The White House is removing a federal regulation that subjects its Office of Administration to the Freedom of Information Act, making official a policy under Presidents Bush and Obama to reject requests for records to that office.
The White House said the cleanup of FOIA regulations is consistent with court rulings that hold that the office is not subject to the transparency law. The office handles, among other things, White House record-keeping duties like the archiving of e-mails.
But the timing of the move raised eyebrows among transparency advocates, coming on National Freedom of Information Day and during a national debate over the preservation of Obama administration records. It's also Sunshine Week, an effort by news organizations and watchdog groups to highlight issues of government transparency.
"The irony of this being Sunshine Week is not lost on me," said Anne Weismann of the liberal Citizens for Responsibility and Ethics in Washington, or CREW.
"It is completely out of step with the president's supposed commitment to transparency," she said. "That is a critical office, especially if you want to know, for example, how the White House is dealing with e-mail." 
Unlike other offices within the White House, which were always exempt from the Freedom of Information Act, the Office of Administration responded to FOIA requests for 30 years. Until the Obama administration, watchdog groups on the left and the right used records from the office to shed light on how the White House works.
"This is an office that operated under the FOIA for 30 years, and when it became politically inconvenient, they decided they weren't subject to the Freedom of Information Act any more," said Tom Fitton of the conservative Judicial Watch.
That happened late in the Bush administration, when CREW sued over e-mails deleted by the White House — as many as 22 million of them, by one accounting. The White House at first began to comply with that request, but then reversed course.
"The government made an argument in an effort to throw everything and the kitchen sink into the lawsuit in order to stop the archiving of White House e-mails," said Tom Blanton, the director of the National Security Archive at George Washington University, which has used similar requests to shed light on foreign policy decisions. 
In 2009, a federal appeals court in Washington ruled that the Office of Administration was not subject to the FOIA, "because it performs only operational and administrative tasks in support of the president and his staff and therefore, under our precedent, lacks substantial independent authority."
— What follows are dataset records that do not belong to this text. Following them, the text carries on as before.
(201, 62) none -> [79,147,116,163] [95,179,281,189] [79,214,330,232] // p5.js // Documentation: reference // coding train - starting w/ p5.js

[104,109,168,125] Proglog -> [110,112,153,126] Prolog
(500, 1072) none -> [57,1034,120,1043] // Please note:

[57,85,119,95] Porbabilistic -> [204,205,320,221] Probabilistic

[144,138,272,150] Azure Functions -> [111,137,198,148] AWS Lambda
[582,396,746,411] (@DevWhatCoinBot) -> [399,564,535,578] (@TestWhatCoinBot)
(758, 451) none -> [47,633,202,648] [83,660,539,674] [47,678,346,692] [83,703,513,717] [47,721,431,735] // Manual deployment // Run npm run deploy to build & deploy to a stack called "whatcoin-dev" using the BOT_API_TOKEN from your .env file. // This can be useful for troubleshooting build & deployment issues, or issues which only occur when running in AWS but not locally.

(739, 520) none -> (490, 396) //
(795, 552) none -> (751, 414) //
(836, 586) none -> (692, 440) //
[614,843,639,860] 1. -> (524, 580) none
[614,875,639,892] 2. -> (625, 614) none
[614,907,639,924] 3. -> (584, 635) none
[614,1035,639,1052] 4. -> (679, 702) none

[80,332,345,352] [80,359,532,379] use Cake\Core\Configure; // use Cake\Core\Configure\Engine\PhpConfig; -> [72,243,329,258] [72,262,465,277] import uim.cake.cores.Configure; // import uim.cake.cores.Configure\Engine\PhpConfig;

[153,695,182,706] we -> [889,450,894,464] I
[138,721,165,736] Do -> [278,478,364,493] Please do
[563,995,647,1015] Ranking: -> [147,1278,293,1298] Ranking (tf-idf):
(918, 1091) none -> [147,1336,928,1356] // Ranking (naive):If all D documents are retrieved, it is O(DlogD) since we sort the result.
The appeals court ruled that the White House was required to archive the e-mails, but not release them under the FOIA. Instead, White House e-mails must be released under the Presidential Records Act — but not until at least five years after the end of the administration.
In a notice to be published in Tuesday's Federal Register, the White House says it's removing regulations on how the Office of Administration complies with Freedom of Information Act Requests based on "well-settled legal interpretations."
The rule change means that there will no longer be a formal process for the public to request that the White House voluntarily disclose records as part of what's known as a "discretionary disclosure." Records released by the Office of Administration voluntarily include White House visitor logs and the recipe for beer brewed at the White House.
"You have a president who comes in and says, I'm committed to transparency and agencies should make discretionary disclosures whenever possible, but he's not applying that to his own White House," Weismann said.
The White House did not explain why it waited nearly six years to formally acknowledge the court ruling in its regulations.
Blanton said the outdated regulation is part of a larger problem of outdated FOIA regulations: Most federal agencies haven't updated their rules to take into account changes in law, many of which benefit requesters.
White House spokeswoman Brandi Hoffine said the administration remains committed "to work towards unprecedented openness in government."
"Over the past six years, federal agencies have gone to great efforts to make government more transparent and more accessible than ever, including by making more information available to the public via our Open Government initiative and improving the FOIA process," she said.
In the notice to be published Tuesday, the White House said it was not allowing a 30-day public comment period, and so the rule will be final.
"It's a little tone deaf to do this on Sunshine Week, even if it's an administrative housecleaning," said Rick Blum, coordinator of the Sunshine in Government initiative for the Reporters Committee for Freedom of the Press.